All of that is just a big copy/paste from the actual open-uri.rb source file, all you really need to worry about is one line. Completely off-topic, does anyone else feel like that method could use a bit of a refactor :). Back on topic, in the original open-uri, the line is:

klass = Net::HTTP::Proxy(proxy.host, proxy.port)

we changed it to:

klass = Net::HTTP::Proxy(proxy.host, proxy.port, proxy.user, proxy.password)

After doing this the standalone script started fetching feeds without any trouble. All you need to do is the following (as per the link above):

source = "feed_url"
content = ""
open(source) { |s| content = s.read }
rss = RSS::Parser.parse(content, false)

Now we just want the whole thing to work in Rails.

Getting It To Work In Rails

As I mentioned above, we don’t want Rails to inherit our environment variables, so we need to be able to supply the proxy configuration directly. This is fairly easy to do when you’re fetching the contents of the feed url:

open(source, :proxy => "proxy_url") { |s| content = s.read }
rss = RSS::Parser.parse(content, false)

The actual proxy url will have to be in the correct format. Assuming you’re on Linux, something along the lines of:

http://username:password@proxy-host:proxy-port

The only thing left to take care of now, is to find a place for our open-uri monkey-patch and also get Rails to recognise the fact that we actually patched a module in the first place. This is precisely what the:

RAILS_ROOT/config/initializers

directory is for. You can put the open-uri monkey-patch here and Rails will auto-magically load it. Alternatively you can put the patch file under:

RAILS_ROOT/lib

But you will still need to create a file under the initializers directory and then require the monkey-patch file from there. Incidentally this file would also be a good place to put any of the other extraneous requires if you don’t want to have them floating around your Rails controllers or models.

This whole ‘fetching feeds from behind a proxy‘ thing ended up being a lot more complicated than it had to be, or at least that’s how it felt. On the positive side, at least I learned a lot, so there is always a silver lining.
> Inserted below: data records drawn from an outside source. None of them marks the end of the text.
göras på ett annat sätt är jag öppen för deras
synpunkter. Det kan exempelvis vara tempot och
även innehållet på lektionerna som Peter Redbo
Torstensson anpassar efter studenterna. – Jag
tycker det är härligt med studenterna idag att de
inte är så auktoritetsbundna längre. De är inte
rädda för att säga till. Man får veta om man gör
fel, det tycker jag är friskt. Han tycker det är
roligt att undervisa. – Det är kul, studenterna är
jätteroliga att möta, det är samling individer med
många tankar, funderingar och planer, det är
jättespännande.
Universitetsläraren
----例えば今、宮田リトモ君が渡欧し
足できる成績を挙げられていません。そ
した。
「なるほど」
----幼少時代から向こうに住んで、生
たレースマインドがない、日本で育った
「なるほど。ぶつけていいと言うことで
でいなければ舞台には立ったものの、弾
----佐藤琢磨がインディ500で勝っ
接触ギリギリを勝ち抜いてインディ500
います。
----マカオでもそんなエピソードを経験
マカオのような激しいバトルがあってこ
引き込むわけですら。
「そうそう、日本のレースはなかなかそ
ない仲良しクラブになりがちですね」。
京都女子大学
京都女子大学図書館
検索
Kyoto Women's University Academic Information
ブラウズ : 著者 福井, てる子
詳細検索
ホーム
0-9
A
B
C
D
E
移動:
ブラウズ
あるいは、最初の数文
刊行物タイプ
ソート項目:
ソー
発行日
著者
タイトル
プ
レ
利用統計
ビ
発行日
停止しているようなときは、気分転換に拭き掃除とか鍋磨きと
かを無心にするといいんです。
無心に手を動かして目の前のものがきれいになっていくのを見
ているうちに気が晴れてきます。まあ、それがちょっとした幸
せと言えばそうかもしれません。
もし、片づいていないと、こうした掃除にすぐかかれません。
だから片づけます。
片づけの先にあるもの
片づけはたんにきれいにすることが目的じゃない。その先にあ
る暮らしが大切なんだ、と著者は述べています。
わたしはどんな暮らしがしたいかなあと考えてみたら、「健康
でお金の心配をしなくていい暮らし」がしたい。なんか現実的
For more tips and opinions on software development, process and people subscribe to skorks.com today.

Image by Stewart Ho

  • Korny

    The open-uri class in Ruby 1.9.1 fixes the above stuff – but you need to set an option :proxy_http_basic_authentication instead of just :proxy if you want to specify a username and password.
    The Rdoc is at http://ruby-doc.org/ruby-1.9/classes/OpenURI/OpenRead.html

    As an example, to use the http_proxy environment variable as it is commonly used, rather than in perfect-RFC-land where the open-uri authors seem to live:
    def fetch_stuff(url)
    open_uri_opts = {}
    if ENV['http_proxy']
    uri = URI.parse(ENV['http_proxy'])
    if uri.user || uri.password
    open_uri_opts[:proxy_http_basic_authentication] = [uri,uri.user,uri.password]
    else
    open_uri_opts[:proxy] = uri
    end
    end
    result = nil
    open(url,open_uri_opts) do |s|
    result = s.read
    end
    result
    end

    • http://www.skorks.com Alan Skorkin

      I guess that’s better than nothing although not really ideal either is it :).

  • Tom Meier
    • http://www.skorks.com Alan Skorkin

      And this is why I love open source :)

  • mosa

    That worked for me !!! Thanks a lot. I just changed line 216 in /usr/lib/ruby/1.8/open-uri.rb and wooooo, it worked.